Fiori d’arancio sempre più fragili. Basta un dato per capire quanto il matrimonio sia in crisi, anche nel territorio riminese: negli ultimi dieci anni, in provincia, il numero dei divorziati e separati legalmente è più che raddoppiato, passando da 3.621 a 8.548 persone (Istat). In rapporto alla popolazione, si parla di un salto dall’1,3 al 2,7 per cento. Sempre nel Riminese, si divorzia ad un’età media di 43,6 anni per gli uomini e di 40 per le donne. La durata media dei matrimoni conclusi è di 15 anni anche se, come ha già sottolineato di recente in queste pagine l’avvocato matrimonialista riminese Salvatore Di Grazia, sono in crescita i casi di separazioni legali a pochi anni dal pronunciamento del sì.
Ci si potrebbe limitare ad allargare le braccia e pensare che “tanto, oggi, è una cosa normale…”. Eppure, come sottolinea la dottoressa Vittoria Maioli Sanese, psicoterapeuta della coppia e della famiglia e direttrice del Consultorio Ucipem, un divorzio non è mai indolore, anche in quelle situazioni in cui ci si lascia senza rabbia o rancore.
Dottoressa, che segno lascia la fine di un matrimonio?

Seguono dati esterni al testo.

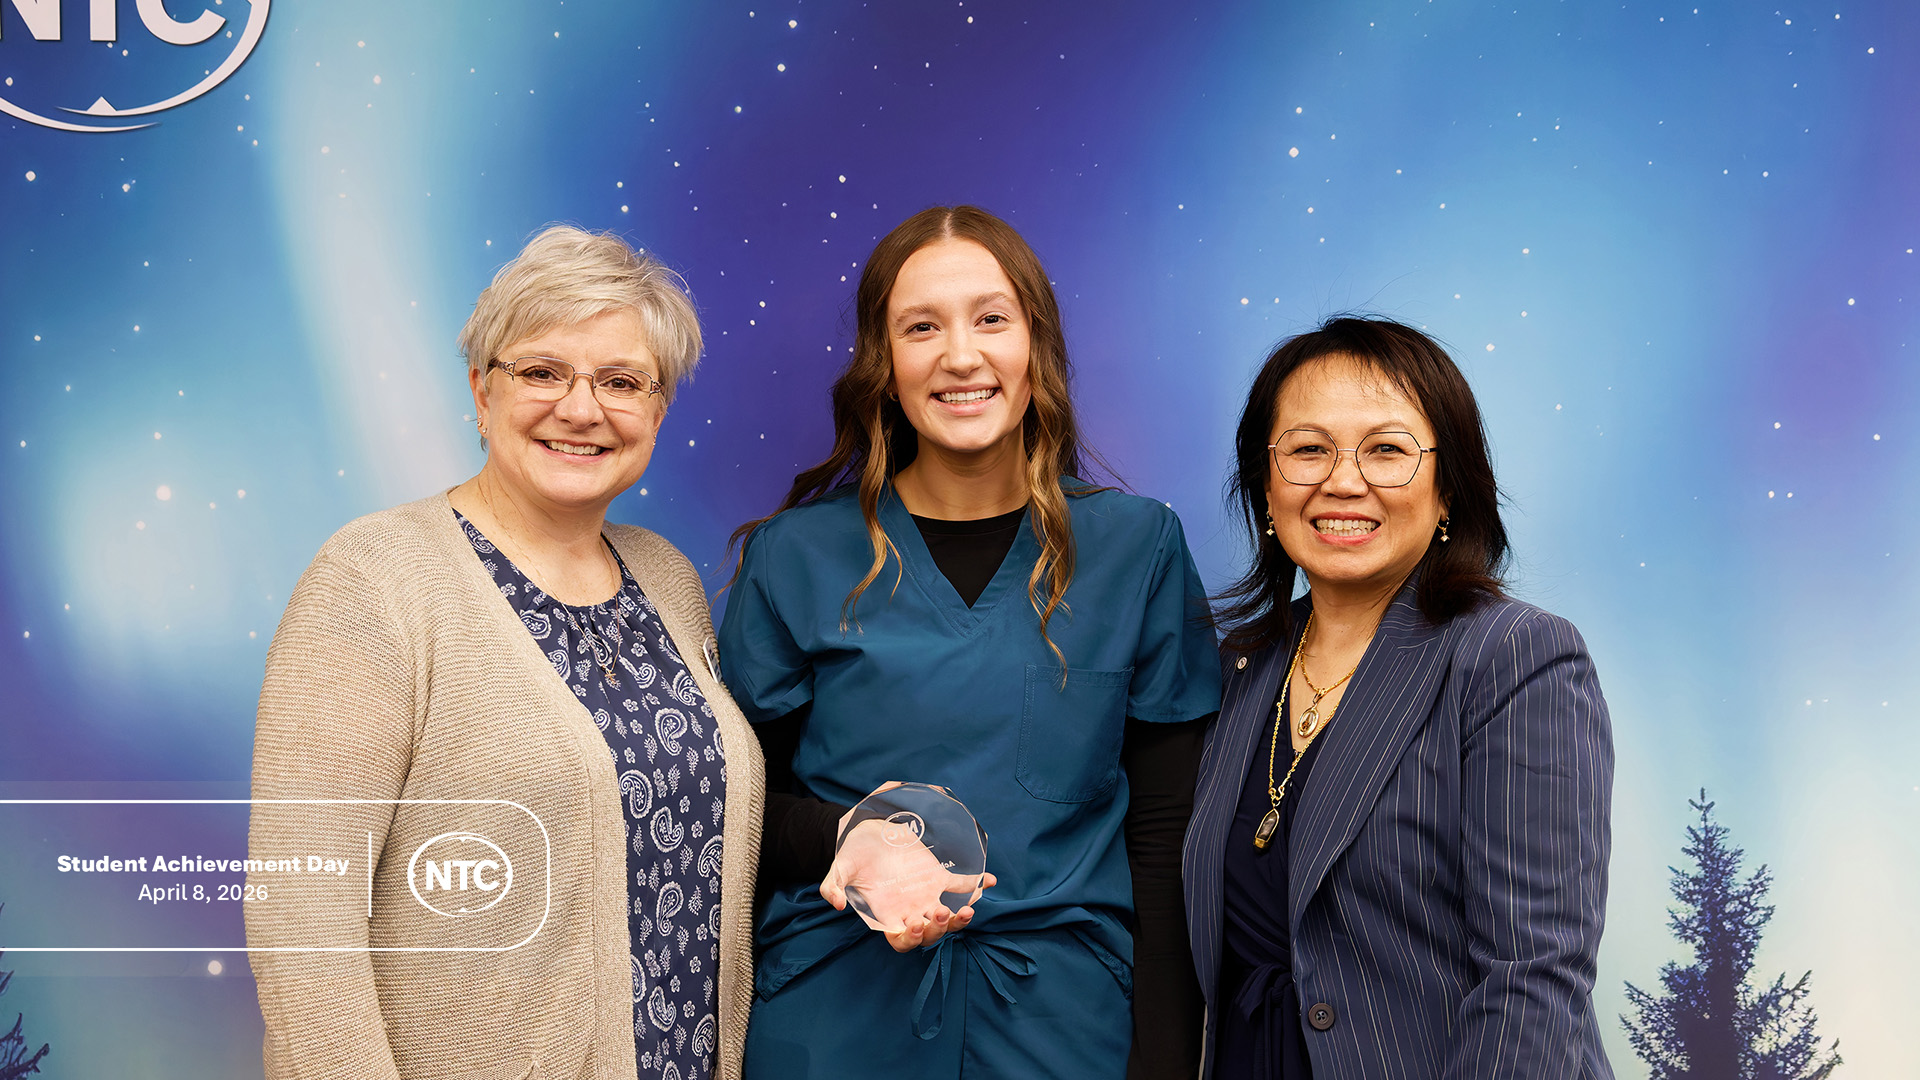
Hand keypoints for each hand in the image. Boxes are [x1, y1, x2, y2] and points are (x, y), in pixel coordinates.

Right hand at [819, 782, 995, 952]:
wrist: (867, 834)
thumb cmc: (853, 855)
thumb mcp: (839, 868)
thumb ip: (834, 886)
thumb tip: (837, 904)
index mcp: (887, 913)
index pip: (901, 940)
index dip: (910, 940)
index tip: (914, 927)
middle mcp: (909, 910)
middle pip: (929, 934)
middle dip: (938, 931)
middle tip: (941, 914)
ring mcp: (925, 895)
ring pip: (946, 918)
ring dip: (958, 919)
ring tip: (967, 910)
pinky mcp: (936, 877)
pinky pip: (960, 885)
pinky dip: (975, 884)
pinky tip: (989, 880)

“Un senso di fallimento e un livello di sofferenza molto alti. Si tende ad associare questa sofferenza al livello di conflittualità della coppia, pensando che se ci si separa con civiltà, il dolore non ci sia. Non è vero, né per i genitori né per i figli. C’è sempre un senso di inadeguatezza, di fallimento, ma soprattutto, non esistono ancora strumenti adeguati per affrontare queste problematiche”.
In che senso?
“Porto un esempio: come si può accompagnare efficacemente un ragazzo che vive la separazione dei genitori? Il nostro consultorio ha attivato dei gruppi per bambini dai 6 anni in su, che si trovano in questa situazione. Ma in questo ambito, come in altri, la ricerca degli strumenti psicoterapeutici è in continua evoluzione”.
Lei ha parlato di ragazzi dai 6 anni in su. Se i figli hanno un’età inferiore, soffriranno di meno?
“Occorre distinguere tra il dolore e il danno psicologico. Il dolore in sé non è mai un danno: è anzi un sentimento, che richiede partecipazione. Il bambino di 2-3 anni soffre meno perché ha una minore consapevolezza, ma subirà, rispetto al bambino più grande, un maggior danno psicologico. Fin da piccolissimo, il figlio porta dentro di sé l’immagine di un padre e di una madre, e non solo per ciò che vede all’esterno. La separazione dei genitori genera in lui un sentimento di precarietà, instabilità affettiva. Il bambino cresce pensando di poter contare solo su di sé”.
Come diminuire, al tempo stesso, sia la sofferenza che il danno psicologico?
“I genitori devono poter sottrarre il loro essere padre e madre al disastro sentimentale, al rancore e alla rabbia verso l’ex marito o l’ex moglie. Anche se l’altro genitore può non essere un modello di vita, occorre spiegare al figlio che va comunque onorato. Onora il padre e la madre, non a caso è uno dei dieci comandamenti: vuol dire insegnare ai figli il rispetto per la vita che è stata loro donata”.
L’altro errore è quello di usare i figli come arma di ricatto verso l’ex coniuge…
“Sì, ma oggi i genitori tendono ad essere più attenti sotto questo aspetto, più culturalizzati. Assistiamo semmai ad altri comportamenti devastanti, come quando il padre presenta ogni due mesi al figlio la nuova fidanzata, rivendicando il diritto del figlio di conoscere la sua nuova vita. In questi casi finisce per trasmettergli un senso di insicurezza totale e per perdere la sua stima. Ma si può danneggiare il figlio anche accontentandolo in tutte le richieste «perché ormai ha già sofferto abbastanza». Un errore in cui cadono anche molti nonni”.
Oggi secondo lei è più facile dire basta?
“Il «per sempre» è entrato nella sfera delle emozioni. Il desiderio fa parte della scenografia del sentimento, ma la condivisione è un’altra cosa: sapere che questo desiderio avrà una scadenza. Le altre questioni sono: perché dopo tre, quattro anni quel rapporto non assomiglia per niente a quello che era in origine? Perché la nascita di un figlio devasta completamente la coppia? Sono domande che ne implicano una di fondo: come consideriamo oggi la fatica? Se amarti, in questo momento, mi comporta fatica, allora non ha più senso amarti… È un atteggiamento che non riguarda, oggi, solo l’amore ma anche altri aspetti della vita, che ci porta ad una nuova sfida educativa”.